El monarca se revolvió, inquieto, empezando a sentirse molesto por la perorata, que le parecía de todo punto ininteligible.
-¿Quieres vomitar de una vez, desgraciado, el nombre de ese malnacido, ese tipo salido de quién sabe donde que está poniendo en peligro mi corona, que nos deja en ridículo y que tanto malestar causa a esta familia? ¿Dónde se halla? -y, así diciendo, apartaba a su robusta hija del regazo, intentando levantarse como podía.
-¡Que lo prendan de inmediato y le corten ipso facto la cabeza, para que aprenda a no hacer nunca jamás un mal como el que hizo! -bramó, dando un puñetazo sobre la mesa de disecar, con tal efecto, que una de las cabezas de elefante, que estaba mal ajustada por sus clavos a la pared del fondo, se vino abajo, con fatal estrépito, rompiéndose de paso uno de sus colmillos: el izquierdo.

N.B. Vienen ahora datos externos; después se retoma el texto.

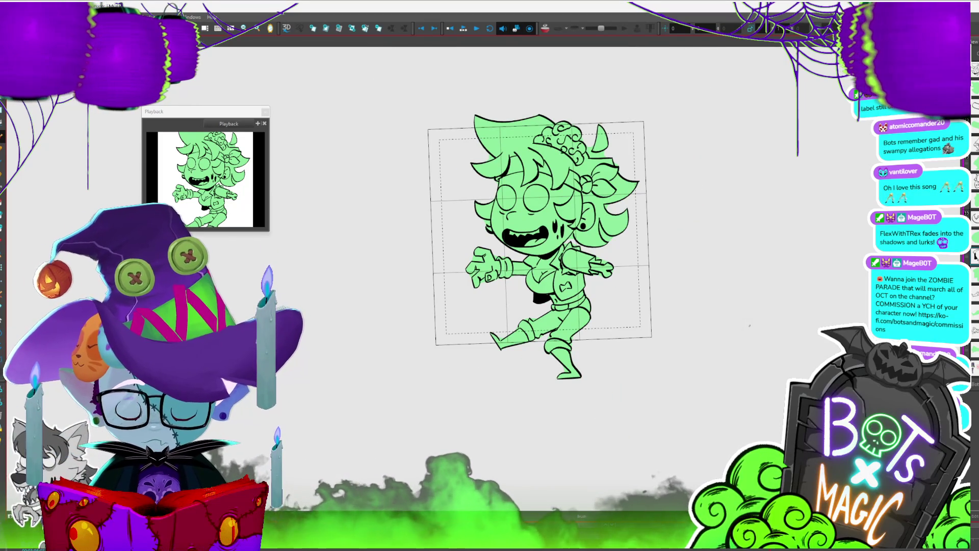
{"action": "key", "text": "1"}
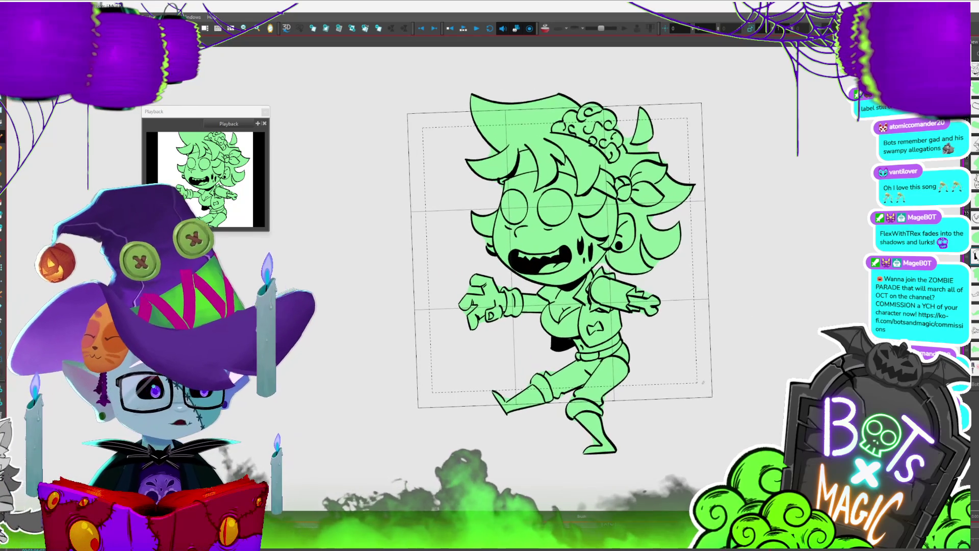
{"action": "key", "text": "2"}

-Desgraciadamente, castigarlo será imposible. -Se lamentó el camarlengo, abriendo de par en par las manos, en gesto claro de impotencia.
-Pues …¿quién es? ¿Quién lo defiende?… ¿Alguna potencia poderosa? -dudó el monarca, pensando en enemigos extranjeros y volviendo a caer sobre la silla, de donde la princesa se había puntualmente escurrido.
-Ese enemigo, del dicho plebeyo origen, que se ha colado en las alcobas reales, revoltoso, y que está en el centro de los nuevos males que agarrotan esta monarquía, es…
-¡No me digas más, lo mato, lo mato! -gritaba el Rey, fuera de sí, desaforado.
-Se llama Amor, majestad.
-¿Amor? -deslizó, asombrado, como quien menta la cuerda en casa del ahorcado, el Rey.
-Amor se llama -prosiguió el camarero real- Y, aunque hemos consultado a todos los físicos del Reino, para el que padece sus efectos, no hay remedio. Le hace creer cosas imposibles, firmar como certezas las más mentirosas causas, olvidar obligaciones, omitir consejos. Y en este caso peor, se ha aliado con Codicia, la joven que tenían adoptada como servidora en Palacio, y han parido hijos. Hemos descubierto toda una nidada de despropósitos alojados en el oropel de las coronas, difícil de arrancar sin hacer mucho daño a la pintura.
El Rey miró de hito en hito al camarlengo, y algo debió intuir, porque montó en un caballo bayo que tenía preparado y, al galope, desapareció en la espesura. Estuvo todo el resto de sus días cazando perdices y codornices, que comía a hurtadillas.
Por su parte, la princesa, como si no fuera con ella la cosa, primorosa, cortaba lirios y rosas y astros, y cosas así en el jardín de las delicias.
Pasaron unos días, y en el salón de los Elefantes, apareció un tipo con aspecto bastante zaparrastroso, diciendo que tenía nuevas instrucciones. Pero era ya demasiado tarde. No encontraron en todo el palacio real, ni siquiera en las mazmorras bajo la torre del homenaje, títere con cabeza.